──────── Records for this task ────────
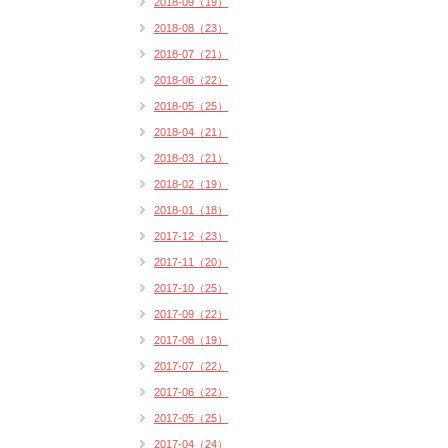
2018-09（19）
2018-08（23）
2018-07（21）
2018-06（22）
2018-05（25）
2018-04（21）
2018-03（21）
2018-02（19）
2018-01（18）
2017-12（23）
2017-11（20）
2017-10（25）
2017-09（22）
2017-08（19）
2017-07（22）
2017-06（22）
2017-05（25）
2017-04（24）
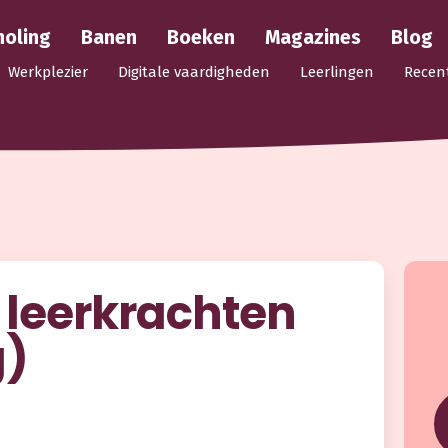
holing
Banen
Boeken
Magazines
Blog
Werkplezier
Digitale vaardigheden
Leerlingen
Recen
 leerkrachten
g)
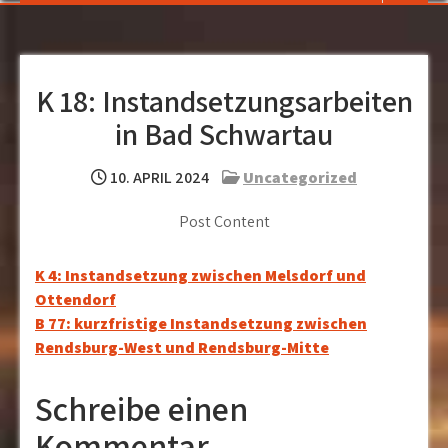
K 18: Instandsetzungsarbeiten
in Bad Schwartau
10. APRIL 2024
Uncategorized
Post Content
Beitragsnavigation
K 4: Instandsetzung zwischen Melsdorf und
Ottendorf
B 77: kurzfristige Instandsetzung zwischen
Rendsburg-West und Rendsburg-Mitte
Schreibe einen
Kommentar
────────
- **Exercise details**: Starting at the line that contains "2018-05（25）" and ending at the final line of the data, reproduce each line exactly. Pictures stay out of the copy.

- **Solution to this task**:
2018-05（25）
2018-04（21）
2018-03（21）
2018-02（19）
2018-01（18）
2017-12（23）
2017-11（20）
2017-10（25）
2017-09（22）
2017-08（19）
2017-07（22）
2017-06（22）
2017-05（25）
2017-04（24）
holing
Banen
Boeken
Magazines
Blog
Werkplezier
Digitale vaardigheden
Leerlingen
Recen
 leerkrachten
g)
K 18: Instandsetzungsarbeiten
in Bad Schwartau
10. APRIL 2024
Uncategorized
Post Content
Beitragsnavigation
K 4: Instandsetzung zwischen Melsdorf und
Ottendorf
B 77: kurzfristige Instandsetzung zwischen
Rendsburg-West und Rendsburg-Mitte
Schreibe einen
Kommentar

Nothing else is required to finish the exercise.